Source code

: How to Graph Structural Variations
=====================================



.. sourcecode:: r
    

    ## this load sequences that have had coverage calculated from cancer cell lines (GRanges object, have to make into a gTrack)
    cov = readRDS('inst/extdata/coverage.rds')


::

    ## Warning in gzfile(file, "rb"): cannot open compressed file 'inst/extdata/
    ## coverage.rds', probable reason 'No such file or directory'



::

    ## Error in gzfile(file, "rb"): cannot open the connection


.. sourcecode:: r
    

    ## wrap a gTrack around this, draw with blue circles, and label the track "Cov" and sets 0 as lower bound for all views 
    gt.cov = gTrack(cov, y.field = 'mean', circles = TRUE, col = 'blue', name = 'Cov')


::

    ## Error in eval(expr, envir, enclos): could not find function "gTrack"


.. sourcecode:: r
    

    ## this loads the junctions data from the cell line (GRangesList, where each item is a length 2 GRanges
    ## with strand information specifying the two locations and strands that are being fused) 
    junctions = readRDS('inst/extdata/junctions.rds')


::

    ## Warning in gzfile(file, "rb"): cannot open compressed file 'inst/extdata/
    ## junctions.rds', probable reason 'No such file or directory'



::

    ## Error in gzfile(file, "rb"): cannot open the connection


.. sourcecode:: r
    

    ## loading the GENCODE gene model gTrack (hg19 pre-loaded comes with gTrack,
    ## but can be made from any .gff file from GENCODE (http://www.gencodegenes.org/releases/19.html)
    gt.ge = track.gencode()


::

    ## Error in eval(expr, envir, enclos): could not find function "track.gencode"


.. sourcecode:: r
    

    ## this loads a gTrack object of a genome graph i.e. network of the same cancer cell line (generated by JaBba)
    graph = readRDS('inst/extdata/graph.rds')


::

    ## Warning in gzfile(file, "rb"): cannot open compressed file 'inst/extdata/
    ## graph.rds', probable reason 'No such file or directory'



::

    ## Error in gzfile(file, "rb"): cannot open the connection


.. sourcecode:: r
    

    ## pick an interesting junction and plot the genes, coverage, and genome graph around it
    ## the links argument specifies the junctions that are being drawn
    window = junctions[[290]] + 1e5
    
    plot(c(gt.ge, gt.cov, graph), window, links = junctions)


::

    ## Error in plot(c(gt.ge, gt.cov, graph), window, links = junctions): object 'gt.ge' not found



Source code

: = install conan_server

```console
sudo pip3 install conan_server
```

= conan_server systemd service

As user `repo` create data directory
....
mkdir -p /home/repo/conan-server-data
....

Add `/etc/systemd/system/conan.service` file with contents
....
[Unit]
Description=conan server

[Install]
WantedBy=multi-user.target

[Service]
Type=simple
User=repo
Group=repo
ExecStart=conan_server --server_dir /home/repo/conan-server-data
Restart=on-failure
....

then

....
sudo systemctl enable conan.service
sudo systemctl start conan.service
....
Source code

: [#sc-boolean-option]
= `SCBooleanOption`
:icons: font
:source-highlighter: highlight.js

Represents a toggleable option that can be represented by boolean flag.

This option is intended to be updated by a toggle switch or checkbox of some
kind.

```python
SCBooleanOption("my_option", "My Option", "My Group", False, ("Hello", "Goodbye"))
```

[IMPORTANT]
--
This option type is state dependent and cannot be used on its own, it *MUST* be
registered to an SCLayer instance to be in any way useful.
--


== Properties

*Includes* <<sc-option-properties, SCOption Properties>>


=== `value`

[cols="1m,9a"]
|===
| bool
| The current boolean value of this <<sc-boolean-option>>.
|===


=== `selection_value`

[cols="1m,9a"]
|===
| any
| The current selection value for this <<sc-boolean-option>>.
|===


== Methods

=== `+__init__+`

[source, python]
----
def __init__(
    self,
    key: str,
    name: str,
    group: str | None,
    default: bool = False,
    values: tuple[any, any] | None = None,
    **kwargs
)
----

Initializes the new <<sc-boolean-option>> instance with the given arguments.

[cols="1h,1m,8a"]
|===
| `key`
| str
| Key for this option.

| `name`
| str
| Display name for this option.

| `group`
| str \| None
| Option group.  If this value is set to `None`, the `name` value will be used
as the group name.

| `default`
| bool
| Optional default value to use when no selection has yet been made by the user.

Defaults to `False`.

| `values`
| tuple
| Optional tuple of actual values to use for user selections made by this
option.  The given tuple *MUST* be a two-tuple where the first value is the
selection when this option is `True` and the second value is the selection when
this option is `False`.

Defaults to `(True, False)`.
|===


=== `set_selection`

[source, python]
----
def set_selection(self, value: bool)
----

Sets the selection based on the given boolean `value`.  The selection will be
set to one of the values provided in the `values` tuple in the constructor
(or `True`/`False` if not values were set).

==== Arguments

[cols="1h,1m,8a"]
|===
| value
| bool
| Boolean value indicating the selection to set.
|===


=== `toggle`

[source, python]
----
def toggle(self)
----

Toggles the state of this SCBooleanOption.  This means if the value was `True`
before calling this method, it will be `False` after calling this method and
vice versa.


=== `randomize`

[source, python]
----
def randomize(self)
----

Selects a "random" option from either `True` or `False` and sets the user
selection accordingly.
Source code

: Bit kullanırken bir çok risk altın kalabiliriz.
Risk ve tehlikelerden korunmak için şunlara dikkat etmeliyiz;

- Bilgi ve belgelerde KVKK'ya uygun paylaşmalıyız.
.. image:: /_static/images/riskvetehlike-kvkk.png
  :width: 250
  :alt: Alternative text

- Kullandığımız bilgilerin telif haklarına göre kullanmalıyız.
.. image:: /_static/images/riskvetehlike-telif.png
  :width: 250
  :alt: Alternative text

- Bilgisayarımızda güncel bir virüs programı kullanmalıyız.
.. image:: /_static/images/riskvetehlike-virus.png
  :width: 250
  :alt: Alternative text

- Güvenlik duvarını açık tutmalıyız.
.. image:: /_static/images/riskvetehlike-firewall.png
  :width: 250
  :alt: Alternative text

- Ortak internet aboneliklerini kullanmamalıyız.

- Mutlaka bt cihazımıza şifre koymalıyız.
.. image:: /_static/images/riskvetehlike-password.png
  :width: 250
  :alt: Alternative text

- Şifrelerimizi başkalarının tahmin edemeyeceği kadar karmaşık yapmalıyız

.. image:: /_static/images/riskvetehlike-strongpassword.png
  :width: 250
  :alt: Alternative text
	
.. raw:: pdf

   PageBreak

#### Task description
Write all the data out again, exactly.

#### Answer to this task
Source code

: How to Graph Structural Variations
=====================================



.. sourcecode:: r
    

    ## this load sequences that have had coverage calculated from cancer cell lines (GRanges object, have to make into a gTrack)
    cov = readRDS('inst/extdata/coverage.rds')


::

    ## Warning in gzfile(file, "rb"): cannot open compressed file 'inst/extdata/
    ## coverage.rds', probable reason 'No such file or directory'



::

    ## Error in gzfile(file, "rb"): cannot open the connection


.. sourcecode:: r
    

    ## wrap a gTrack around this, draw with blue circles, and label the track "Cov" and sets 0 as lower bound for all views 
    gt.cov = gTrack(cov, y.field = 'mean', circles = TRUE, col = 'blue', name = 'Cov')


::

    ## Error in eval(expr, envir, enclos): could not find function "gTrack"


.. sourcecode:: r
    

    ## this loads the junctions data from the cell line (GRangesList, where each item is a length 2 GRanges
    ## with strand information specifying the two locations and strands that are being fused) 
    junctions = readRDS('inst/extdata/junctions.rds')


::

    ## Warning in gzfile(file, "rb"): cannot open compressed file 'inst/extdata/
    ## junctions.rds', probable reason 'No such file or directory'



::

    ## Error in gzfile(file, "rb"): cannot open the connection


.. sourcecode:: r
    

    ## loading the GENCODE gene model gTrack (hg19 pre-loaded comes with gTrack,
    ## but can be made from any .gff file from GENCODE (http://www.gencodegenes.org/releases/19.html)
    gt.ge = track.gencode()


::

    ## Error in eval(expr, envir, enclos): could not find function "track.gencode"


.. sourcecode:: r
    

    ## this loads a gTrack object of a genome graph i.e. network of the same cancer cell line (generated by JaBba)
    graph = readRDS('inst/extdata/graph.rds')


::

    ## Warning in gzfile(file, "rb"): cannot open compressed file 'inst/extdata/
    ## graph.rds', probable reason 'No such file or directory'



::

    ## Error in gzfile(file, "rb"): cannot open the connection


.. sourcecode:: r
    

    ## pick an interesting junction and plot the genes, coverage, and genome graph around it
    ## the links argument specifies the junctions that are being drawn
    window = junctions[[290]] + 1e5
    
    plot(c(gt.ge, gt.cov, graph), window, links = junctions)


::

    ## Error in plot(c(gt.ge, gt.cov, graph), window, links = junctions): object 'gt.ge' not found



Source code

: = install conan_server

```console
sudo pip3 install conan_server
```

= conan_server systemd service

As user `repo` create data directory
....
mkdir -p /home/repo/conan-server-data
....

Add `/etc/systemd/system/conan.service` file with contents
....
[Unit]
Description=conan server

[Install]
WantedBy=multi-user.target

[Service]
Type=simple
User=repo
Group=repo
ExecStart=conan_server --server_dir /home/repo/conan-server-data
Restart=on-failure
....

then

....
sudo systemctl enable conan.service
sudo systemctl start conan.service
....
Source code

: [#sc-boolean-option]
= `SCBooleanOption`
:icons: font
:source-highlighter: highlight.js

Represents a toggleable option that can be represented by boolean flag.

This option is intended to be updated by a toggle switch or checkbox of some
kind.

```python
SCBooleanOption("my_option", "My Option", "My Group", False, ("Hello", "Goodbye"))
```

[IMPORTANT]
--
This option type is state dependent and cannot be used on its own, it *MUST* be
registered to an SCLayer instance to be in any way useful.
--


== Properties

*Includes* <<sc-option-properties, SCOption Properties>>


=== `value`

[cols="1m,9a"]
|===
| bool
| The current boolean value of this <<sc-boolean-option>>.
|===


=== `selection_value`

[cols="1m,9a"]
|===
| any
| The current selection value for this <<sc-boolean-option>>.
|===


== Methods

=== `+__init__+`

[source, python]
----
def __init__(
    self,
    key: str,
    name: str,
    group: str | None,
    default: bool = False,
    values: tuple[any, any] | None = None,
    **kwargs
)
----

Initializes the new <<sc-boolean-option>> instance with the given arguments.

[cols="1h,1m,8a"]
|===
| `key`
| str
| Key for this option.

| `name`
| str
| Display name for this option.

| `group`
| str \| None
| Option group.  If this value is set to `None`, the `name` value will be used
as the group name.

| `default`
| bool
| Optional default value to use when no selection has yet been made by the user.

Defaults to `False`.

| `values`
| tuple
| Optional tuple of actual values to use for user selections made by this
option.  The given tuple *MUST* be a two-tuple where the first value is the
selection when this option is `True` and the second value is the selection when
this option is `False`.

Defaults to `(True, False)`.
|===


=== `set_selection`

[source, python]
----
def set_selection(self, value: bool)
----

Sets the selection based on the given boolean `value`.  The selection will be
set to one of the values provided in the `values` tuple in the constructor
(or `True`/`False` if not values were set).

==== Arguments

[cols="1h,1m,8a"]
|===
| value
| bool
| Boolean value indicating the selection to set.
|===


=== `toggle`

[source, python]
----
def toggle(self)
----

Toggles the state of this SCBooleanOption.  This means if the value was `True`
before calling this method, it will be `False` after calling this method and
vice versa.


=== `randomize`

[source, python]
----
def randomize(self)
----

Selects a "random" option from either `True` or `False` and sets the user
selection accordingly.
Source code

: Bit kullanırken bir çok risk altın kalabiliriz.
Risk ve tehlikelerden korunmak için şunlara dikkat etmeliyiz;

- Bilgi ve belgelerde KVKK'ya uygun paylaşmalıyız.
.. image:: /_static/images/riskvetehlike-kvkk.png
  :width: 250
  :alt: Alternative text

- Kullandığımız bilgilerin telif haklarına göre kullanmalıyız.
.. image:: /_static/images/riskvetehlike-telif.png
  :width: 250
  :alt: Alternative text

- Bilgisayarımızda güncel bir virüs programı kullanmalıyız.
.. image:: /_static/images/riskvetehlike-virus.png
  :width: 250
  :alt: Alternative text

- Güvenlik duvarını açık tutmalıyız.
.. image:: /_static/images/riskvetehlike-firewall.png
  :width: 250
  :alt: Alternative text

- Ortak internet aboneliklerini kullanmamalıyız.

- Mutlaka bt cihazımıza şifre koymalıyız.
.. image:: /_static/images/riskvetehlike-password.png
  :width: 250
  :alt: Alternative text

- Şifrelerimizi başkalarının tahmin edemeyeceği kadar karmaşık yapmalıyız

.. image:: /_static/images/riskvetehlike-strongpassword.png
  :width: 250
  :alt: Alternative text
	
.. raw:: pdf

   PageBreak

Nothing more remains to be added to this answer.